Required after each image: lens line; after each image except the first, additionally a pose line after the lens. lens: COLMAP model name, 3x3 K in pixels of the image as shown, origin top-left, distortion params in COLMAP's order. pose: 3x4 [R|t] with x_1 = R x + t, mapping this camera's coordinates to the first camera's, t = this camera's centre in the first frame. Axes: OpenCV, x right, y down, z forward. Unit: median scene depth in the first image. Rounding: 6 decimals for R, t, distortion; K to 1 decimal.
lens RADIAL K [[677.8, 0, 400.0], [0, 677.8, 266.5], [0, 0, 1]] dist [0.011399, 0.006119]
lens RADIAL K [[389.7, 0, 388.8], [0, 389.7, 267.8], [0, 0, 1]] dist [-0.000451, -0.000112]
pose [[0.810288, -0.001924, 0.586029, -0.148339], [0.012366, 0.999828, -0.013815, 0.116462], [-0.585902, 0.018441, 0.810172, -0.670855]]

===============

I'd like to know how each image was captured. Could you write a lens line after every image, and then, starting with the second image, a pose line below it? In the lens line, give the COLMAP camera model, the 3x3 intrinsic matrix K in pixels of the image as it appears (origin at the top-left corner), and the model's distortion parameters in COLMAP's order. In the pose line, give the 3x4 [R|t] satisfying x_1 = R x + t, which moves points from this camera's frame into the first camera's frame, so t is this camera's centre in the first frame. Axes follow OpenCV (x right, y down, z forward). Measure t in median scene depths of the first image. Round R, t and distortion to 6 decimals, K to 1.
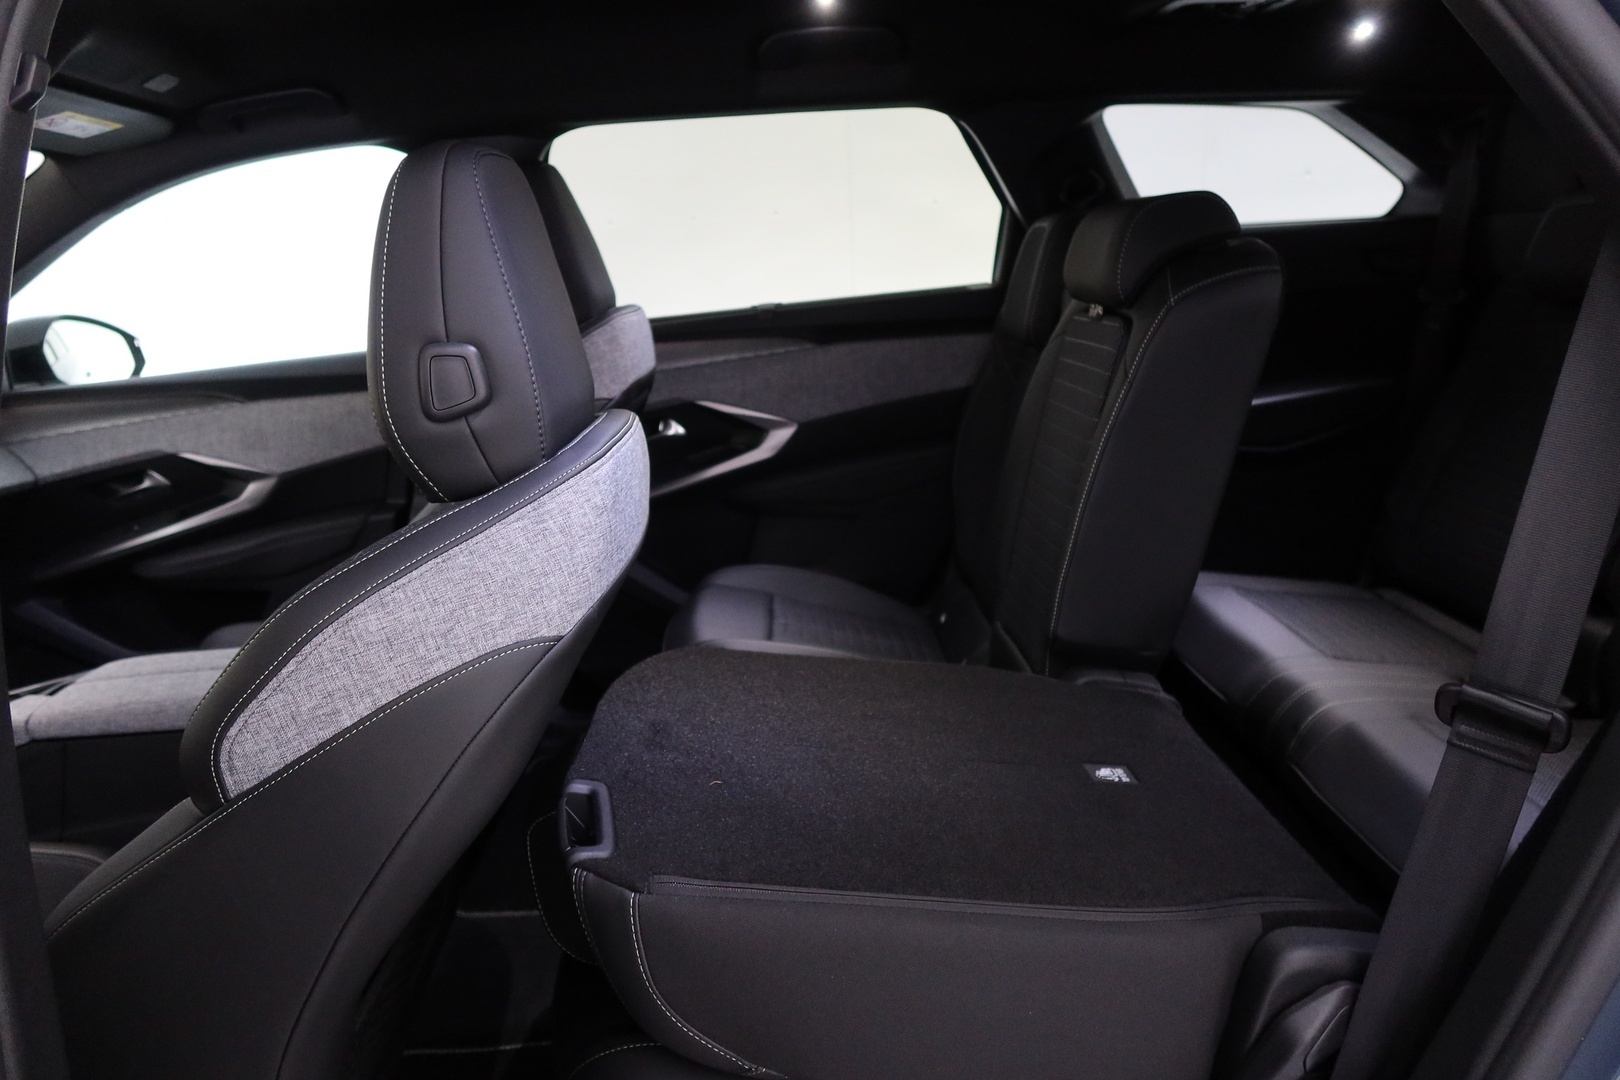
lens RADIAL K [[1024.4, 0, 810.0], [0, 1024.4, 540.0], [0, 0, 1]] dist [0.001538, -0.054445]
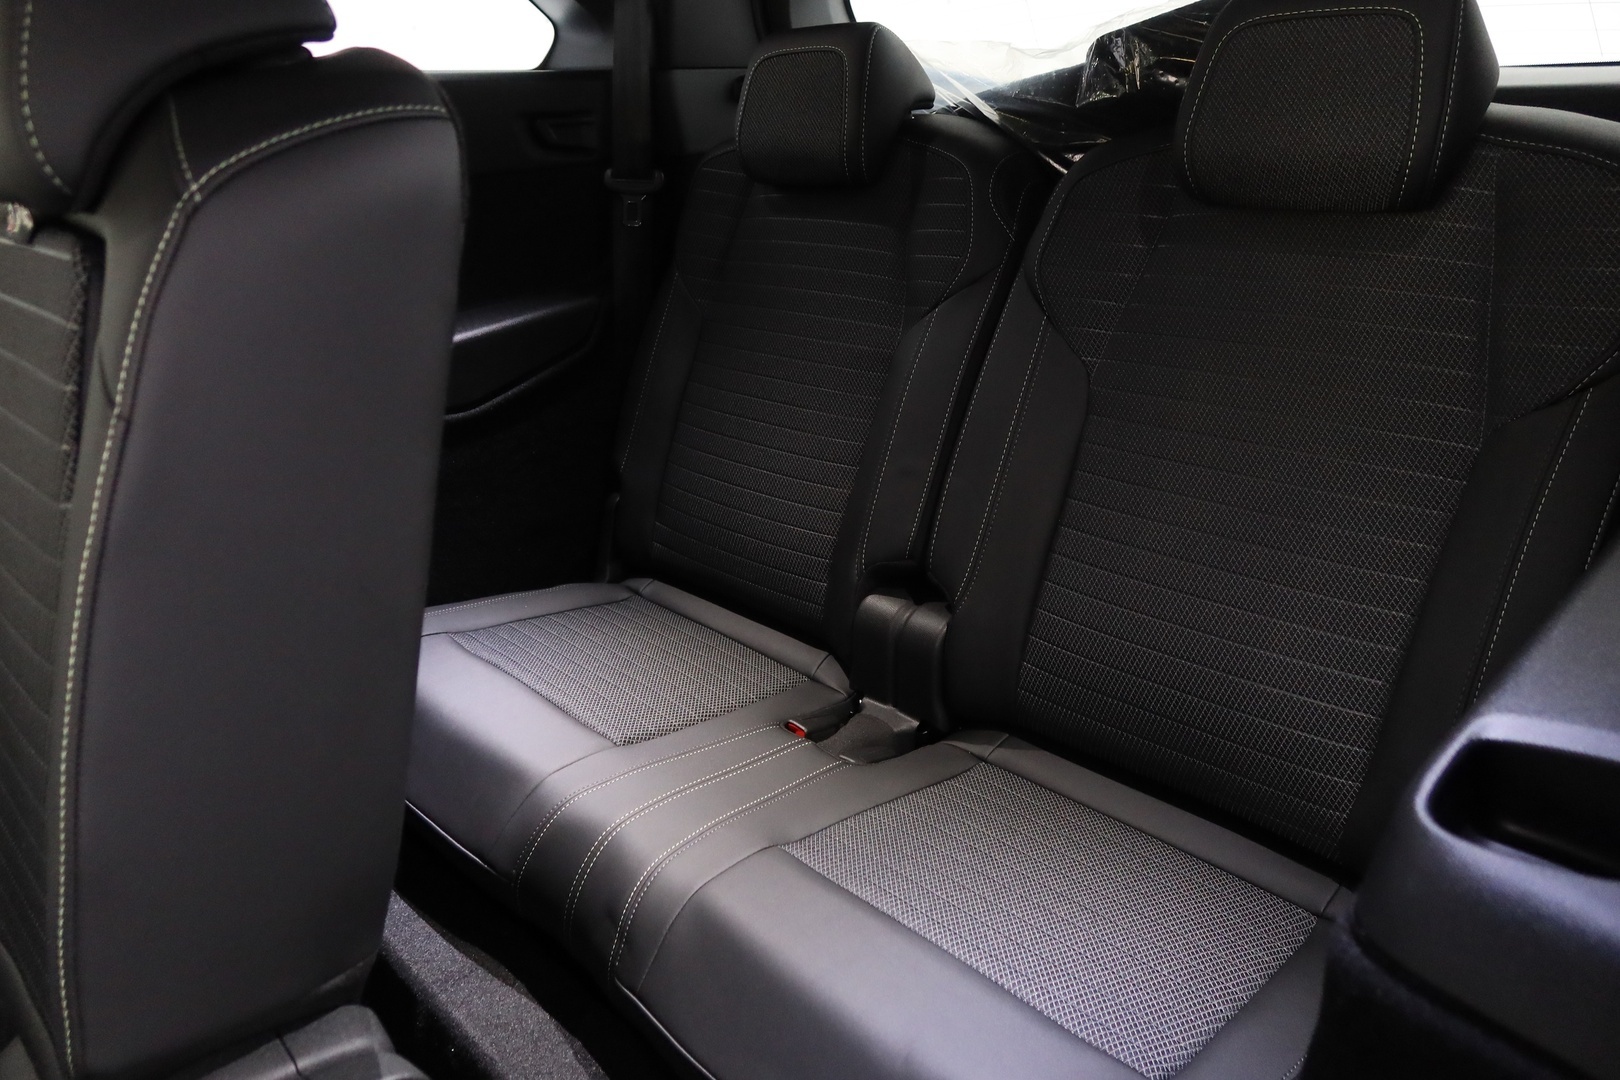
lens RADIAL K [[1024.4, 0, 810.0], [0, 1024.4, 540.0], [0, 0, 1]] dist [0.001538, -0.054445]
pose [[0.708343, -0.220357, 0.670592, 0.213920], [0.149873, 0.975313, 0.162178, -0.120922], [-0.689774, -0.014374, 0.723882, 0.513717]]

===============

WHAT IS REQUIRED. Render the records from the line containing "I'd like to" through the line containing "-0.014374, 0.723882, 0.513717]]", inclusive, as a JSON list of strings with one string per line. Omit blank lines and leave the pictures out.

SOLVED EXERCISE.
[
  "I'd like to know how each image was captured. Could you write a lens line after every image, and then, starting with the second image, a pose line below it? In the lens line, give the COLMAP camera model, the 3x3 intrinsic matrix K in pixels of the image as it appears (origin at the top-left corner), and the model's distortion parameters in COLMAP's order. In the pose line, give the 3x4 [R|t] satisfying x_1 = R x + t, which moves points from this camera's frame into the first camera's frame, so t is this camera's centre in the first frame. Axes follow OpenCV (x right, y down, z forward). Measure t in median scene depths of the first image. Round R, t and distortion to 6 decimals, K to 1.",
  "lens RADIAL K [[1024.4, 0, 810.0], [0, 1024.4, 540.0], [0, 0, 1]] dist [0.001538, -0.054445]",
  "lens RADIAL K [[1024.4, 0, 810.0], [0, 1024.4, 540.0], [0, 0, 1]] dist [0.001538, -0.054445]",
  "pose [[0.708343, -0.220357, 0.670592, 0.213920], [0.149873, 0.975313, 0.162178, -0.120922], [-0.689774, -0.014374, 0.723882, 0.513717]]"
]